• _What to work on_: Could you write out all of the lines below again, putting "mean scene depth" in place of "median scene depth" and keeping everything else unchanged, but leaving out the pictures?

• _Provided data_:
Start of Block

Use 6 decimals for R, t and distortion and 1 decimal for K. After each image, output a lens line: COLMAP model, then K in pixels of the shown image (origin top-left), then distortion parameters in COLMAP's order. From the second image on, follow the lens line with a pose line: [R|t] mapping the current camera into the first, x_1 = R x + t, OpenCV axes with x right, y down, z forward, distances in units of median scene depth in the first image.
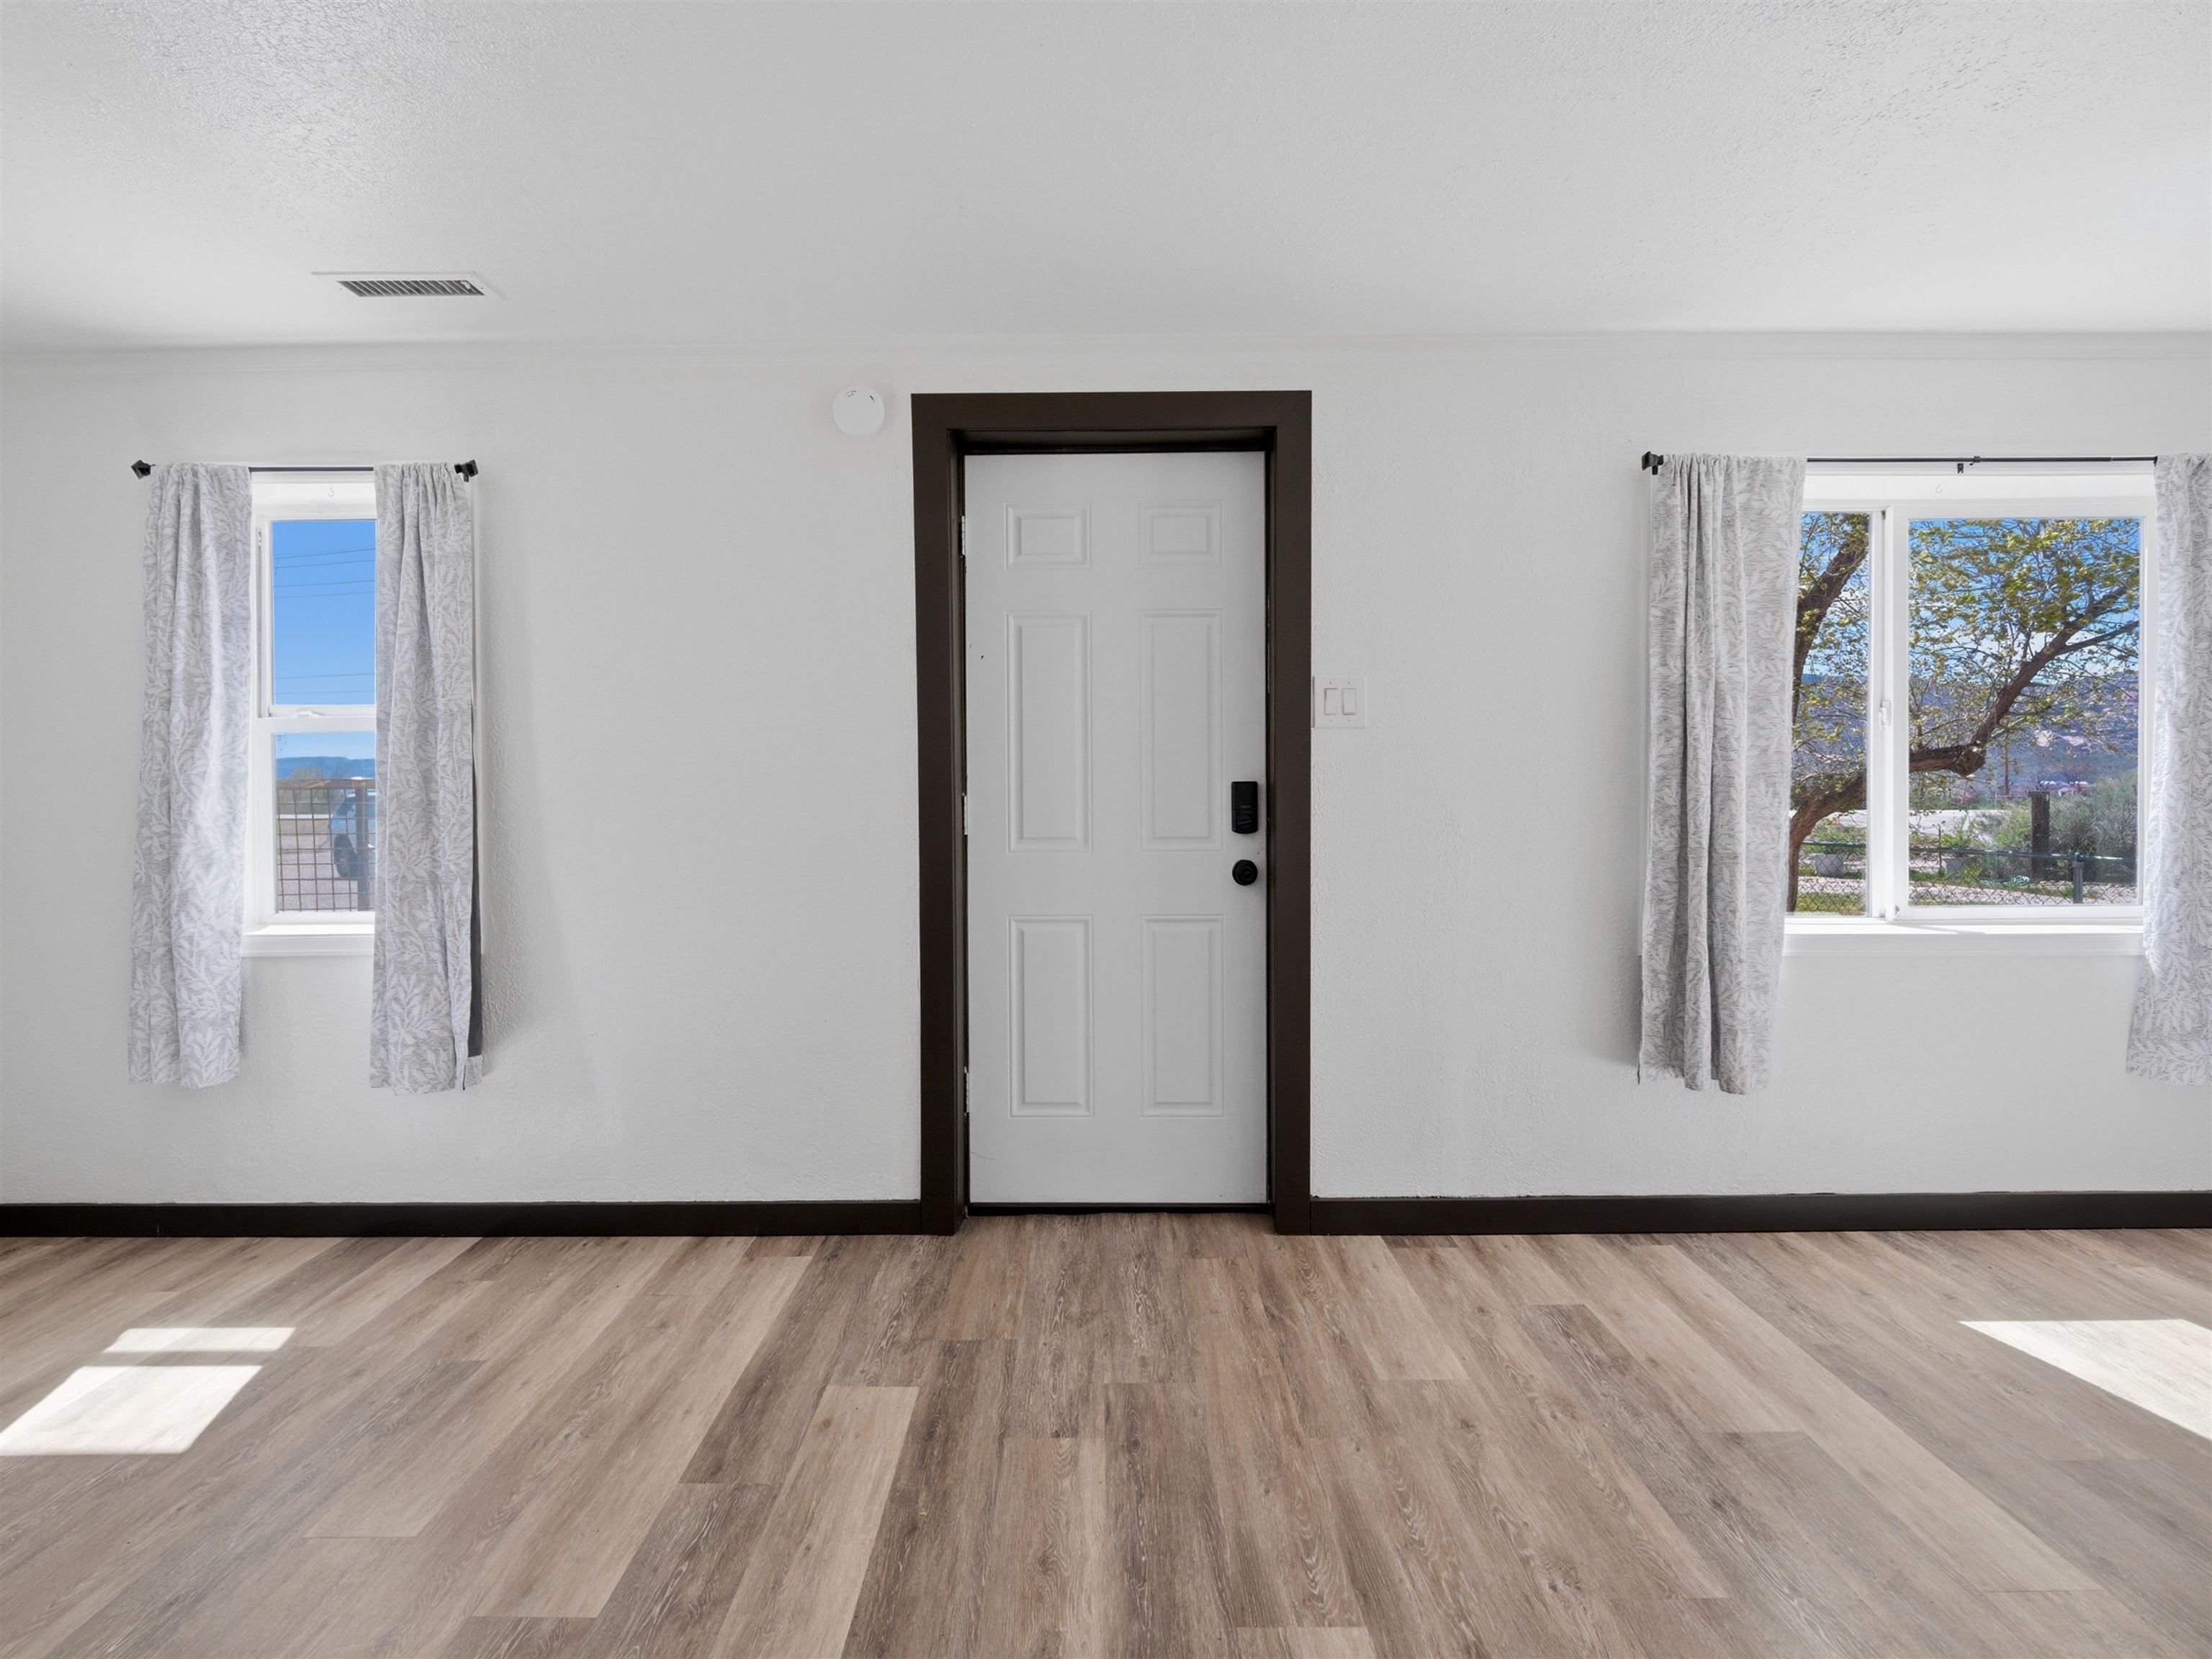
lens RADIAL K [[1211.8, 0, 1125.4], [0, 1211.8, 803.6], [0, 0, 1]] dist [-0.002204, -0.000681]
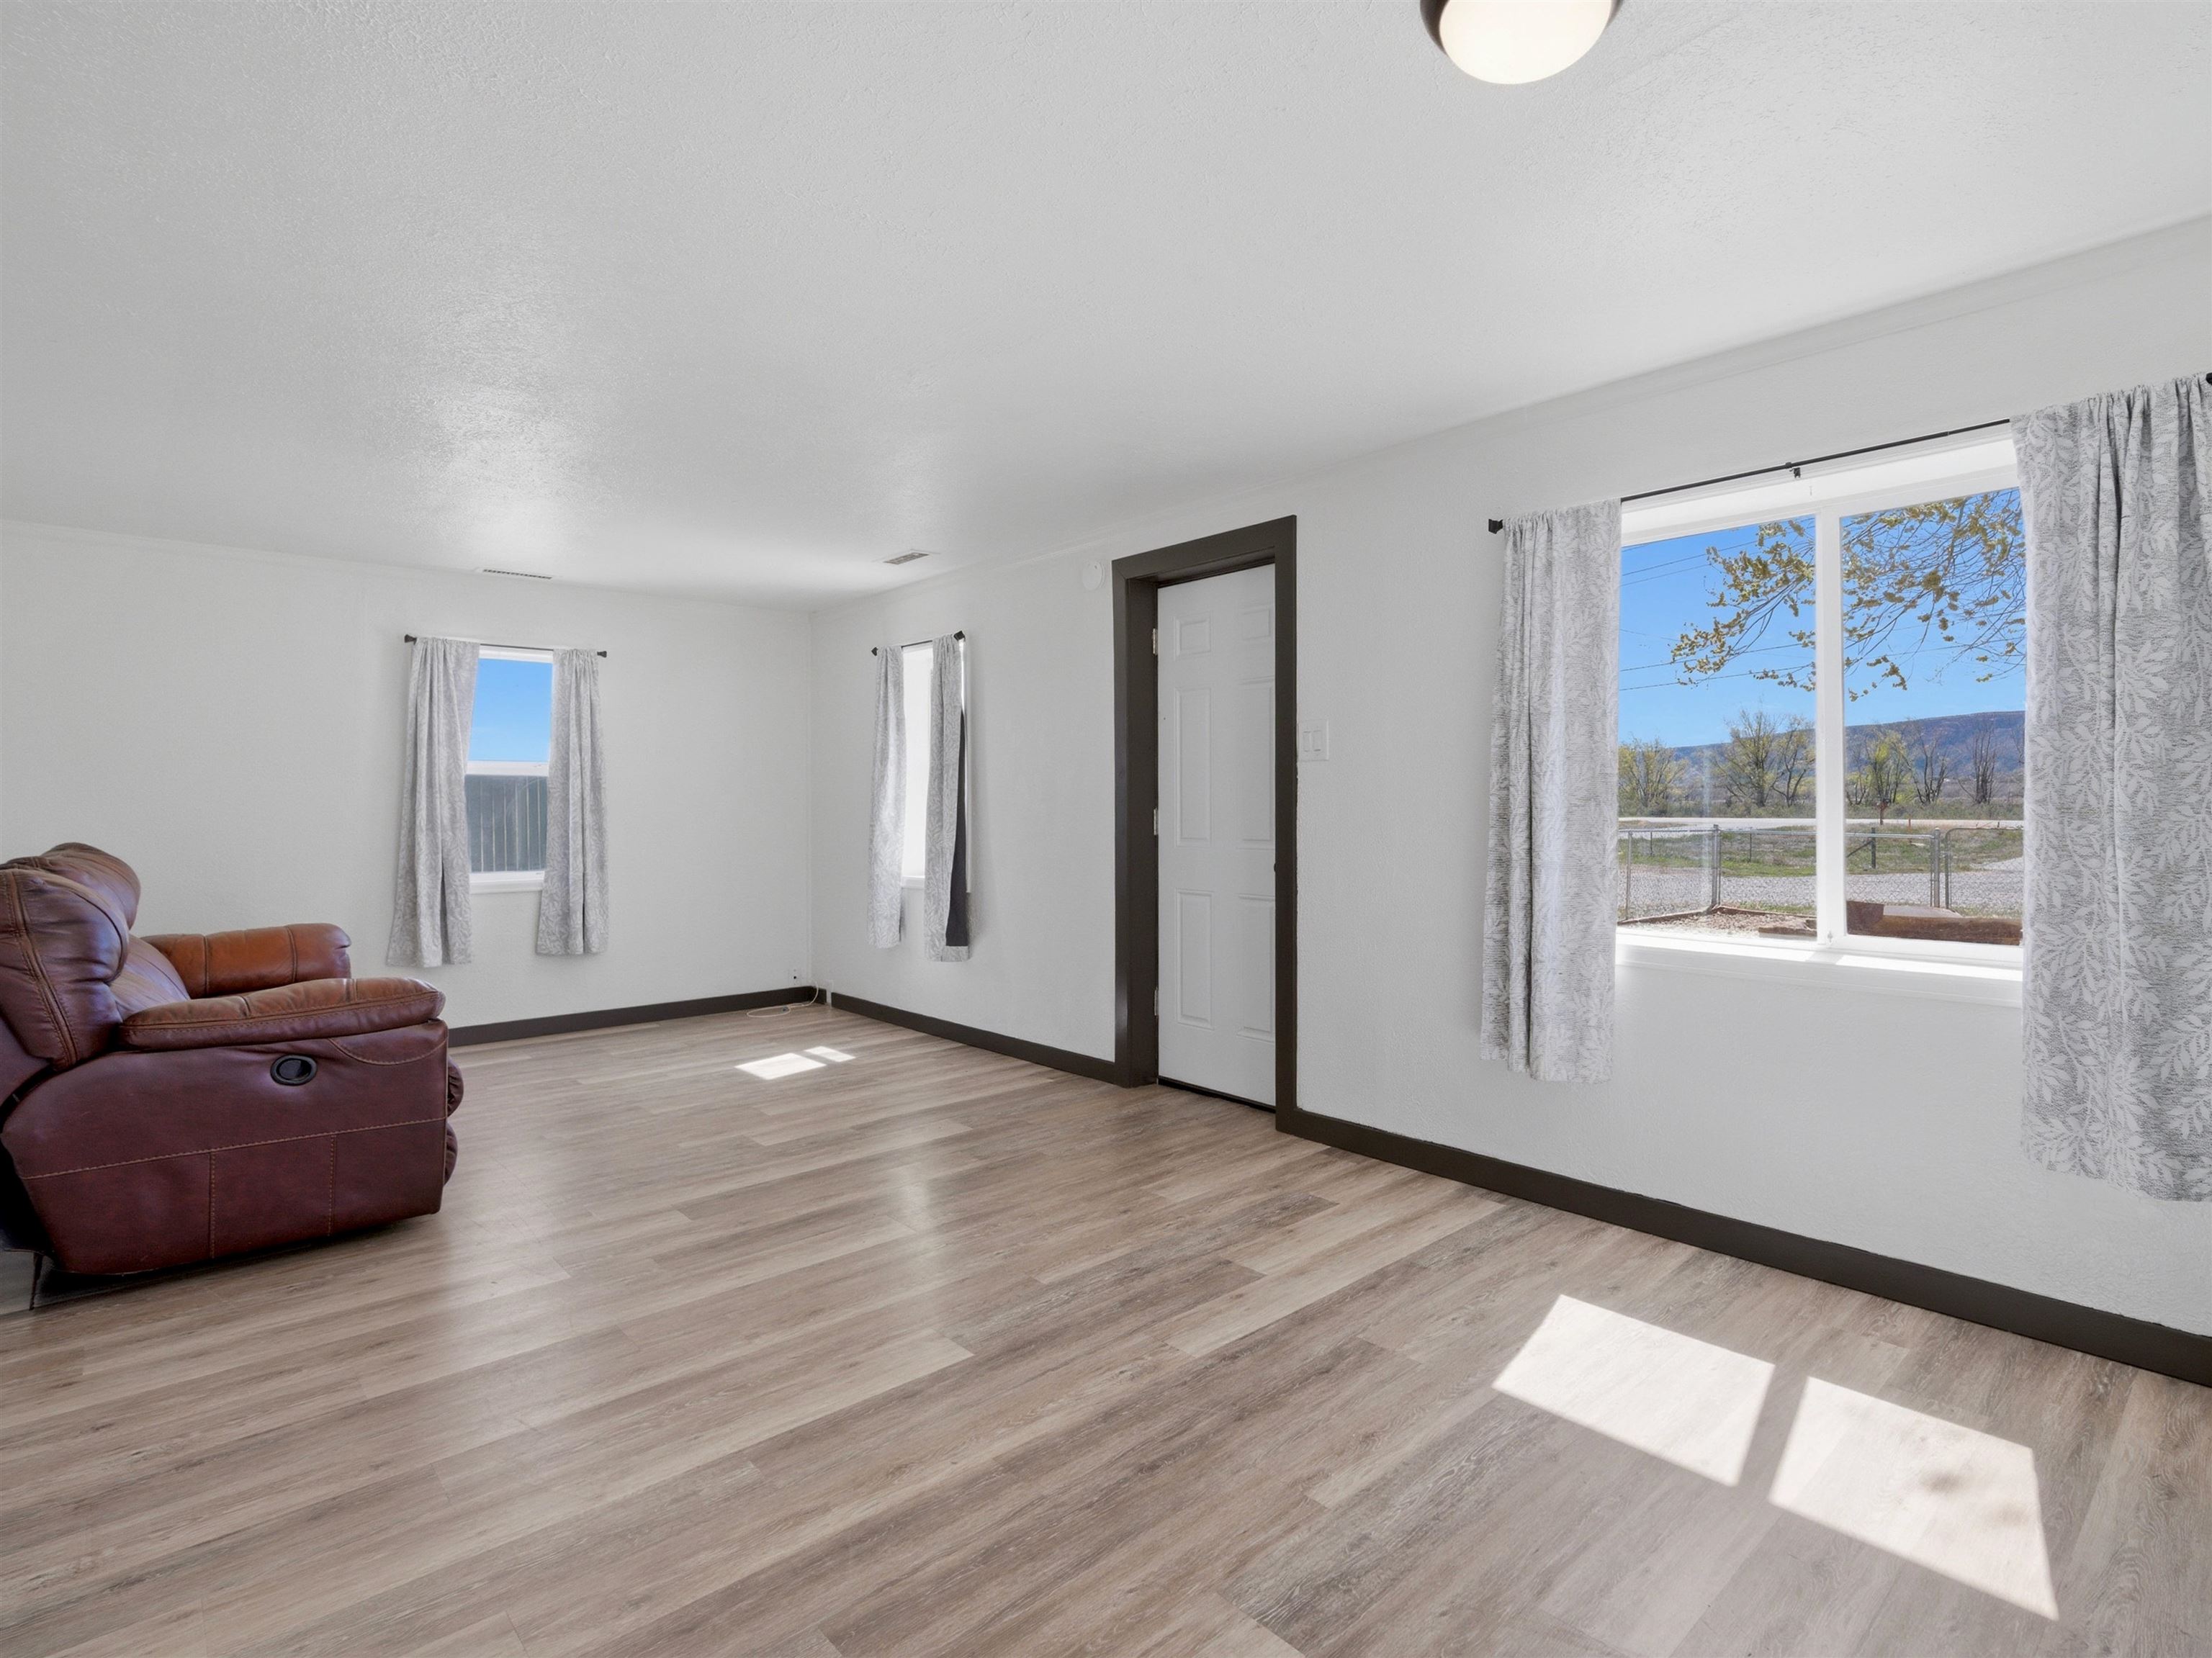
lens RADIAL K [[1112.1, 0, 1090.7], [0, 1112.1, 830.1], [0, 0, 1]] dist [-0.004556, -0.000554]
pose [[0.659814, 0.020582, -0.751147, 0.986283], [-0.007666, 0.999757, 0.020661, -0.011049], [0.751390, -0.007874, 0.659811, 0.009205]]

End of Block

• _Answer to this exercise_:
Use 6 decimals for R, t and distortion and 1 decimal for K. After each image, output a lens line: COLMAP model, then K in pixels of the shown image (origin top-left), then distortion parameters in COLMAP's order. From the second image on, follow the lens line with a pose line: [R|t] mapping the current camera into the first, x_1 = R x + t, OpenCV axes with x right, y down, z forward, distances in units of mean scene depth in the first image.
lens RADIAL K [[1211.8, 0, 1125.4], [0, 1211.8, 803.6], [0, 0, 1]] dist [-0.002204, -0.000681]
lens RADIAL K [[1112.1, 0, 1090.7], [0, 1112.1, 830.1], [0, 0, 1]] dist [-0.004556, -0.000554]
pose [[0.659814, 0.020582, -0.751147, 0.986283], [-0.007666, 0.999757, 0.020661, -0.011049], [0.751390, -0.007874, 0.659811, 0.009205]]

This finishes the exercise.